Extract provided:
>>>

Yeah, I think you're anti-religion crusade is getting a bit out of hand. Mind you, I'm an atheist myself, but you're just rambling for the most part.

PS: And surely there are non-religious politicians in the US, but by announcing that, they'd lose votes. So that's a no can do.

bad ideas actualised by alcohol
18th July 2012, 19:35
Top Quality proof....



The catholic church quite often comes out as a relatively progressive force in Latin America in comparison to secular US satellite states.


I thought it was common knowledge among leftist (to be fair he is a non-violent anarchist) that capitalism is worse than the church, and the church is just doing it's part in capitalism.
If the church was the worst thing, we are wasting our time wanting to overthrow capitalism, aren't we?

MEGAMANTROTSKY
18th July 2012, 20:10
I swear I can't make up my mind. America is truly a bizarre case. On the one hand gay marriage is more accepted(53%) now than in the past and yet more Americans consider themselves "pro-life" than pro-choice.

The religious right has only gotten stronger and more batshit insane in America. And yet American youth are generally secular and atheistic.

And yet more Americans consider themselves creationist now than ever.

http://www.gallup.com/poll/155003/hold-creationist-view-human-origins.aspx

I just don't see the religious right in America dying out anytime soon. It seems like America is forever doomed to be a religious shit hole. 16% of Americans are non-religious and yet I can't even name five US politicians who are non-religious. Hell US politicians can never stfu about god or religion. And it's not right wingers either. I mean nancy pelosi thanks god for pro abortion and Obama recently said the golden rule of the bible is the reason he support gay marriage. Name me a single US politician who would ever have the guts to say "religion is the root of all evil."

<<<

Material provided:

>>>

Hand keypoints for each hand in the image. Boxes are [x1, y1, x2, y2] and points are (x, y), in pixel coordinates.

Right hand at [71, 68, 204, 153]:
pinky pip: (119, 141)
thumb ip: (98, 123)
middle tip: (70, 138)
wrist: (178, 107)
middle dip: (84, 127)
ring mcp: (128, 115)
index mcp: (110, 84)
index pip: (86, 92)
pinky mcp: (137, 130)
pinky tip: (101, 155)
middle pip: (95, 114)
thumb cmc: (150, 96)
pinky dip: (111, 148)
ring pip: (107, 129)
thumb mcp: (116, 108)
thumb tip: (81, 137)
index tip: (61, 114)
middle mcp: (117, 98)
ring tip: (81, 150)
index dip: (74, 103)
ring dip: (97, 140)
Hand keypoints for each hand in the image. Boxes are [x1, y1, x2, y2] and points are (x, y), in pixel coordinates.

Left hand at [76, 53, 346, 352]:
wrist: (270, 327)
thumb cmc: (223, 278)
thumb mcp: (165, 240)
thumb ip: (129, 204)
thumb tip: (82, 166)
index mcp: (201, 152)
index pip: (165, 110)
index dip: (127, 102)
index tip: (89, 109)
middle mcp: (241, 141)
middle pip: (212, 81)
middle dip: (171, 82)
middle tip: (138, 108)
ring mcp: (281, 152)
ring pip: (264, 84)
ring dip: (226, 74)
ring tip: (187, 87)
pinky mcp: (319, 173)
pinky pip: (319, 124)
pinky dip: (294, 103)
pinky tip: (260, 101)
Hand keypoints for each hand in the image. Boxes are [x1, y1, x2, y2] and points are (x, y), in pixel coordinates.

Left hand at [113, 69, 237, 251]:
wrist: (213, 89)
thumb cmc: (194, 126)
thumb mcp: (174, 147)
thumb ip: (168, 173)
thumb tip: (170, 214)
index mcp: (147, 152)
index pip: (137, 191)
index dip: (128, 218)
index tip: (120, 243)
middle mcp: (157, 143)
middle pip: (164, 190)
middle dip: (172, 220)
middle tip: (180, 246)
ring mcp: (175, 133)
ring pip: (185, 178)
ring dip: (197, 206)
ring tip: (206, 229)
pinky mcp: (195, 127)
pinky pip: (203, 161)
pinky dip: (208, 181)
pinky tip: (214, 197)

<<<
>>>

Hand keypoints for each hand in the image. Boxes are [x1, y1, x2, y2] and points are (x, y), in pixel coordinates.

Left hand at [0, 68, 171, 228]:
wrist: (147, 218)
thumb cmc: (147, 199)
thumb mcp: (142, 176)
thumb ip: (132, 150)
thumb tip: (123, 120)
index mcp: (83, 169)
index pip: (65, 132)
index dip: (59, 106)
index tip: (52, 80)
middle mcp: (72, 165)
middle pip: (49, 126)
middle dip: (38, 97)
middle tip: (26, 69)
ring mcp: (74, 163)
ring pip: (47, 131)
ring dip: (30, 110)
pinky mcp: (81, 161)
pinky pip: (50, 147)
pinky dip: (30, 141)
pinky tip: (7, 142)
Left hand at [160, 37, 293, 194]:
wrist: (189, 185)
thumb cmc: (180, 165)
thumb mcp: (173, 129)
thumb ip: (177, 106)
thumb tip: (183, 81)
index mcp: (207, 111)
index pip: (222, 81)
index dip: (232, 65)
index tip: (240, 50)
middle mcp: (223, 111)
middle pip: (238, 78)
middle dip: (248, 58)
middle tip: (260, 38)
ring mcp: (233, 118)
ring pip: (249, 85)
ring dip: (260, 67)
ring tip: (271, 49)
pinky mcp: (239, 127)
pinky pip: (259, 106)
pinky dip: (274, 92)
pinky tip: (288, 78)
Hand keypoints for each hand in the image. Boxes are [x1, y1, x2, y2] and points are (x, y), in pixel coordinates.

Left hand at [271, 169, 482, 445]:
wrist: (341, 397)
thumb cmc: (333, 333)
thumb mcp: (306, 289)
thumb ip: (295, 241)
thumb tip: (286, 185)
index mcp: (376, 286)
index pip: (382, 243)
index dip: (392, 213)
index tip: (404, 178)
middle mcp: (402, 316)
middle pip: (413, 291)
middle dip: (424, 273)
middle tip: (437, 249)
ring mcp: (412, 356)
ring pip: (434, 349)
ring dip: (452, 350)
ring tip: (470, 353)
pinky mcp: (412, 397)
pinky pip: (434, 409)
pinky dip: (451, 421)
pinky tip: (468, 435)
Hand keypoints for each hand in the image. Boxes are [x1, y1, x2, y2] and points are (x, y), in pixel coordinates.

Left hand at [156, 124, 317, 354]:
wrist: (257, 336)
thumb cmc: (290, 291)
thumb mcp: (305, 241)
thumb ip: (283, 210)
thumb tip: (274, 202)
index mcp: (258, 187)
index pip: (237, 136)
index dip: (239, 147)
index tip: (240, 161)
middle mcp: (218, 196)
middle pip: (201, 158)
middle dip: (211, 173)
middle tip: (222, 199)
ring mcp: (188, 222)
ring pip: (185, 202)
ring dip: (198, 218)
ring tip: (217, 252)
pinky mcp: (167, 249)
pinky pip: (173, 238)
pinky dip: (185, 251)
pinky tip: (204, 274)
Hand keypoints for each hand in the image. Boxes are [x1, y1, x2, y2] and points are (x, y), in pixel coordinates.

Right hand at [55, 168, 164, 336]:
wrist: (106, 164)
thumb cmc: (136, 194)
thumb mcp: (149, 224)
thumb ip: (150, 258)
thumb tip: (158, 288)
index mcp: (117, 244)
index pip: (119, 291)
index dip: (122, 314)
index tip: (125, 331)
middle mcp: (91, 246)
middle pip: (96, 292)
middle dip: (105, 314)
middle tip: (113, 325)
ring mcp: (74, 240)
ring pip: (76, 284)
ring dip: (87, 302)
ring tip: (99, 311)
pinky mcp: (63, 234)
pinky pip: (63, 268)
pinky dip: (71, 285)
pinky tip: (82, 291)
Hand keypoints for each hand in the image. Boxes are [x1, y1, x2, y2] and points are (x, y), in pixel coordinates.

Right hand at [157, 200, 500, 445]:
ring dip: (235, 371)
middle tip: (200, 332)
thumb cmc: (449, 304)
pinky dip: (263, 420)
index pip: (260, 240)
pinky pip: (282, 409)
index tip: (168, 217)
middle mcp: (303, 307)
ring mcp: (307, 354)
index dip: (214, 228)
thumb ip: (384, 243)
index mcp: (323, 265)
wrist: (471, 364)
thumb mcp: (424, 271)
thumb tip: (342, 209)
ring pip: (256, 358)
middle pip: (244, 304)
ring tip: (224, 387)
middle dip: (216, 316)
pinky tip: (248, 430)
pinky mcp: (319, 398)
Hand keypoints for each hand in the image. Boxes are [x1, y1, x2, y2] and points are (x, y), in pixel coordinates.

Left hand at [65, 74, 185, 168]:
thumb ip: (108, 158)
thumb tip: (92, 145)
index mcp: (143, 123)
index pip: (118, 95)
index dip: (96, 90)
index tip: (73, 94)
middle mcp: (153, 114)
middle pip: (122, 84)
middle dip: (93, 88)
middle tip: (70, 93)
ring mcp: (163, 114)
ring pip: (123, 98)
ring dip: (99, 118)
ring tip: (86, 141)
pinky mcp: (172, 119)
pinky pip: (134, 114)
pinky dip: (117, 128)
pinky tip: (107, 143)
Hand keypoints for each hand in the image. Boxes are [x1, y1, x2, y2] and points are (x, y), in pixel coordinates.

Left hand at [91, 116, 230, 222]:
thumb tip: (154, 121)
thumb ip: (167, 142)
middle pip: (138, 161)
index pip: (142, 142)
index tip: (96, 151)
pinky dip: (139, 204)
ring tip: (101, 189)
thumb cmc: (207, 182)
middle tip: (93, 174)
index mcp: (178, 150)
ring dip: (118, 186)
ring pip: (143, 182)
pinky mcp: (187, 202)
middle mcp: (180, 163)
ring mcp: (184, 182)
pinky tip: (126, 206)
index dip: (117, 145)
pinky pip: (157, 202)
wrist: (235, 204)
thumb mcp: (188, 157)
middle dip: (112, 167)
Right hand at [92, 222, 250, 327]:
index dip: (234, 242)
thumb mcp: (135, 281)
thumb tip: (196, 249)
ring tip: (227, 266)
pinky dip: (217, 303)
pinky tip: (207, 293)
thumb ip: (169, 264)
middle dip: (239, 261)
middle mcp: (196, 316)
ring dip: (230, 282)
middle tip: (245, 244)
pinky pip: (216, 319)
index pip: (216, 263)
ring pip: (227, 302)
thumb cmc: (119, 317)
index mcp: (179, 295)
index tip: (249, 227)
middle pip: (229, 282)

<<<

Task instructions:
• 1. In the forum thread on religion in American politics, what share of Americans does one poster say is non-religious?
• 2. Continue the forum thread on religion in American politics from its last post.

Answer set:
• 1. 16%

• 2.
I think you may benefit from reading Lenin's take on the matter, which was contained in "The Attitude of the Worker's Party to Religion (http://www.marxists.org/archive/lenin/works/1909/may/13.htm)". He argues against those tactics by socialists that hammer on atheistic propaganda with the mindset of "religion is the root of all evil":

And so: “Down with religion and long live atheism; the dissemination of atheist views is our chief task!” The Marxist says that this is not true, that it is a superficial view, the view of narrow bourgeois uplifters. It does not explain the roots of religion profoundly enough; it explains them, not in a materialist but in an idealist way.If it does not change your mind, I hope you will at least reconsider your viewpoint. Placing religion at the center is just the easy way out, not the correct way out.

m1omfg
20th July 2012, 11:32
Indeed, many communists repeat the "Religion is the opium of the people" phrase even through it means that religion is one of the few things than can remedy the pain of working class existence in a capitalist society. Overthrowing organized religion in a socialist society is all good and fine, but being ridiculously anti-theist in a capitalist society is just taking away one of the few things that poor people draw psychological support from.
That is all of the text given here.